Team develops new generation of artificial neural networks able to predict properties of organic compounds
Scientists from Russia, Estonia and the United Kingdom have created a new method for predicting the bioconcentration factor (BCF) of organic molecules. Leveraging the classical models of physicochemical interactions between the solvent and the solute and advanced machine learning methods, the new approach makes it possible to predict complex properties of a substance based on a minimum set of input data. The results of the study were published in Journal of Physics: Condensed Matter.

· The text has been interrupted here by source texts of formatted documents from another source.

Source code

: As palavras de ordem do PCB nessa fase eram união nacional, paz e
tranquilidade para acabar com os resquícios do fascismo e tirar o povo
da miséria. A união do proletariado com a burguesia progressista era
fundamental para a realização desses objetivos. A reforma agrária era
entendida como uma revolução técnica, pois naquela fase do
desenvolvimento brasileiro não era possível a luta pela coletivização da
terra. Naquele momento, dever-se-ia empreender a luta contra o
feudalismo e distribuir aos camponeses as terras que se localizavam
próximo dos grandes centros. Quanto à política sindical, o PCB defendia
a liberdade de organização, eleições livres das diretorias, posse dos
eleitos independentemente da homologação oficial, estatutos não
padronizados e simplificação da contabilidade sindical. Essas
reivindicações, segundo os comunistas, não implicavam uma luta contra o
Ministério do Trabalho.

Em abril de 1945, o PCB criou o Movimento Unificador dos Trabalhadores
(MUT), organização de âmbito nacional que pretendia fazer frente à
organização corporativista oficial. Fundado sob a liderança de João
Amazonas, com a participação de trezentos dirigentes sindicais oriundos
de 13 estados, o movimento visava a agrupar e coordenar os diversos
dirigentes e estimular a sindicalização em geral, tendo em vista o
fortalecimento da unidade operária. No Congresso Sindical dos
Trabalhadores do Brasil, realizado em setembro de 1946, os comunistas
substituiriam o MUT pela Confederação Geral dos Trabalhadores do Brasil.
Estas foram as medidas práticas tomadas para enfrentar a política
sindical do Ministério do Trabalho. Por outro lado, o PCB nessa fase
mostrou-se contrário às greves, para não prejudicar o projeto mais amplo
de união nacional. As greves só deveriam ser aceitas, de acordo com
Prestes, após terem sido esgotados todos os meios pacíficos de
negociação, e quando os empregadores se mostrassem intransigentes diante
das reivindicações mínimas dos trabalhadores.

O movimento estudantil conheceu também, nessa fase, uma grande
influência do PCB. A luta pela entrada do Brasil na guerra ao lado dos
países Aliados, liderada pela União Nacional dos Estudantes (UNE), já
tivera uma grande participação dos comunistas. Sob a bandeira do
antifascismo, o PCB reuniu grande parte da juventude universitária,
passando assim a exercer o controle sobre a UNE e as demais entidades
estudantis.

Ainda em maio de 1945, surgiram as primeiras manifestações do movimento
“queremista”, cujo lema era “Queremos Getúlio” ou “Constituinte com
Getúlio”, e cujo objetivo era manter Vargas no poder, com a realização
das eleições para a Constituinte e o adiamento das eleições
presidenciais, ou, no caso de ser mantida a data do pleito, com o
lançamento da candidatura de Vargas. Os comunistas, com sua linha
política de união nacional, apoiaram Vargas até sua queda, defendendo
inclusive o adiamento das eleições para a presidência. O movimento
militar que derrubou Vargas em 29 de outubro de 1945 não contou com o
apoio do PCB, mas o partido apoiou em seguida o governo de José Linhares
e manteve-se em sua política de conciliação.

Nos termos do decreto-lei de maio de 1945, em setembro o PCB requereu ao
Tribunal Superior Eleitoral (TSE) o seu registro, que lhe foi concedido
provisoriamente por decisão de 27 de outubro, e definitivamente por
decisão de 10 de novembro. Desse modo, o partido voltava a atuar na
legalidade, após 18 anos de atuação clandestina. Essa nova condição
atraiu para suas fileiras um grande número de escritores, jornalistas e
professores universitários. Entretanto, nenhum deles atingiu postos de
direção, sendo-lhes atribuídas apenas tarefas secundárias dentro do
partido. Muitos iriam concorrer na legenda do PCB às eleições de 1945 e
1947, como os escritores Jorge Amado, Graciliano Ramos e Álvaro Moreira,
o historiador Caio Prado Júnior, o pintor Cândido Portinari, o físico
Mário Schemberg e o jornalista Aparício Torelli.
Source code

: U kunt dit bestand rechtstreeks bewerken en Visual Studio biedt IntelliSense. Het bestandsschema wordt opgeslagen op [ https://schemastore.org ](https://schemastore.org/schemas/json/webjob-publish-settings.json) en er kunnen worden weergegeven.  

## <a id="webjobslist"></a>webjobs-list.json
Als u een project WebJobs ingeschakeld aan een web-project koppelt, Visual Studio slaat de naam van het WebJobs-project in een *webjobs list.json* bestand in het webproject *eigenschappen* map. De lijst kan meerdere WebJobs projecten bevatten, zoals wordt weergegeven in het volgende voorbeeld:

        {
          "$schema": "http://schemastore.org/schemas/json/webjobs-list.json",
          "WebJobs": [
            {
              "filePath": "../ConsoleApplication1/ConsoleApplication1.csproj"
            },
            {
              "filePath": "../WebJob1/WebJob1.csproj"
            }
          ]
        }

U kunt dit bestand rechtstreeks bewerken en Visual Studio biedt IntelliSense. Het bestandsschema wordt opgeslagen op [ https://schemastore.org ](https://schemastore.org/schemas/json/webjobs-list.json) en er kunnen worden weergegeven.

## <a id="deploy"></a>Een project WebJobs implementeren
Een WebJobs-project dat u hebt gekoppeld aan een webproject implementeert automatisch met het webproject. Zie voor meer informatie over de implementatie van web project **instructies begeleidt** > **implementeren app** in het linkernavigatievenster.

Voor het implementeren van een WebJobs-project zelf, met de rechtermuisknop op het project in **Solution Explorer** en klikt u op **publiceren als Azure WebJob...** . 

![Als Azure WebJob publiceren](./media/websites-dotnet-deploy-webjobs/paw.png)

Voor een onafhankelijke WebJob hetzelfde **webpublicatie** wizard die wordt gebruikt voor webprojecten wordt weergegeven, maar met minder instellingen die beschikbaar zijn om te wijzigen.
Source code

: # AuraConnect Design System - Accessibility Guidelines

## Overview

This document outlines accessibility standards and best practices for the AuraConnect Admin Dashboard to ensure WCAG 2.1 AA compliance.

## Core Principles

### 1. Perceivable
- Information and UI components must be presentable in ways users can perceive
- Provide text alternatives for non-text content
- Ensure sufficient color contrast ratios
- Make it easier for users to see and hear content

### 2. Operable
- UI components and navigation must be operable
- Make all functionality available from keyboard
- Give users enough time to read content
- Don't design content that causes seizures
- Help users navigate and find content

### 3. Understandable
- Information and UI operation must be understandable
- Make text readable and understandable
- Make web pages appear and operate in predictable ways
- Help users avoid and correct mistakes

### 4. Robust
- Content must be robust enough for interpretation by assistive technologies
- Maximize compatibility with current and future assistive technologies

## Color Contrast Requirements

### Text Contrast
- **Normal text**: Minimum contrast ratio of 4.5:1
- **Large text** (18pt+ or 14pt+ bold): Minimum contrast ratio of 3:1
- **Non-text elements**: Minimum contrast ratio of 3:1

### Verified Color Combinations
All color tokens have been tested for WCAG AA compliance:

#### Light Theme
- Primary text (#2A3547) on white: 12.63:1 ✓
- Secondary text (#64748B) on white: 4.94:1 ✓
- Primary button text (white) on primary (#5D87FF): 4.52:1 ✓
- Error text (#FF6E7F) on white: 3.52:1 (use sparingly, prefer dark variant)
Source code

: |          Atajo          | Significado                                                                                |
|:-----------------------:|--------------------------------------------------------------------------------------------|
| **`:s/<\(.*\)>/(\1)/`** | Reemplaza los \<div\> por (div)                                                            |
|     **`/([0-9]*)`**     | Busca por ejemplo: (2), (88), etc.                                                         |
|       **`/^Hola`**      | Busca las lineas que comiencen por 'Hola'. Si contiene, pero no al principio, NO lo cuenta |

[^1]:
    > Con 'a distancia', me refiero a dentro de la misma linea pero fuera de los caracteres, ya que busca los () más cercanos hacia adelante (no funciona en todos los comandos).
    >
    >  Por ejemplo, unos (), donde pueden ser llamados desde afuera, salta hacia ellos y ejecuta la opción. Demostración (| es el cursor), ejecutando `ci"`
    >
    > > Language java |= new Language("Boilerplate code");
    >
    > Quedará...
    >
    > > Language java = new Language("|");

One of the most important characteristics of organic substances, BCF represents how much of a substance is concentrated in a tissue relative to how much of that substance exists in the environment in equilibrium conditions. BCF is widely used in assessing the safety of various chemical compounds and can be measured in practice. For example, you can place a test chemical in the fish tank, wait until equilibrium is reached, and then measure its concentration both in the fish and in the water. But what if you want to estimate the BCF based on calculations alone?
One way to do this is to generate a set of molecule parameters (descriptors) and build a mathematical model based on these inputs. The model can turn out quite accurate, but it may be difficult to interpret due to a great number of parameters. And worse still, the model may not work properly for compounds differing strongly from those in the training set.
The second method is based on the molecular theory of liquids that describes the behavior of substances in solutions. However, bioconcentration is a complex parameter that depends on a variety of factors, so it can hardly be predicted by directly applying physicochemical theory.
Scientists from Skoltech, the University of Tartu (Estonia) and the University of Strathclyde (UK), led by Skoltech Professor Maxim Fedorov, developed a hybrid BCF prediction method that consists of two steps: first the researchers make physical-chemical calculations to obtain 3-D densities of hydrogen and oxygen around the molecule under study and then apply 3-D convolutional neural networks ‒ a technology successfully used in image recognition. This approach demonstrates that the complex properties of organic substances can be described even with a small amount of input data.
"Our method will make it much easier to predict the environmental impact of a given substance. But the most important thing is that we have developed a universal method of describing a molecule in such a way that its 3-D image can be transferred to a 3-D convolutional neural network. In the long term, our method will help to predict the properties of various 'exotic' molecules and novel compounds where the existing structure-property relationship methods do not work," said first author and Skoltech Ph.D. student Sergey Sosnin.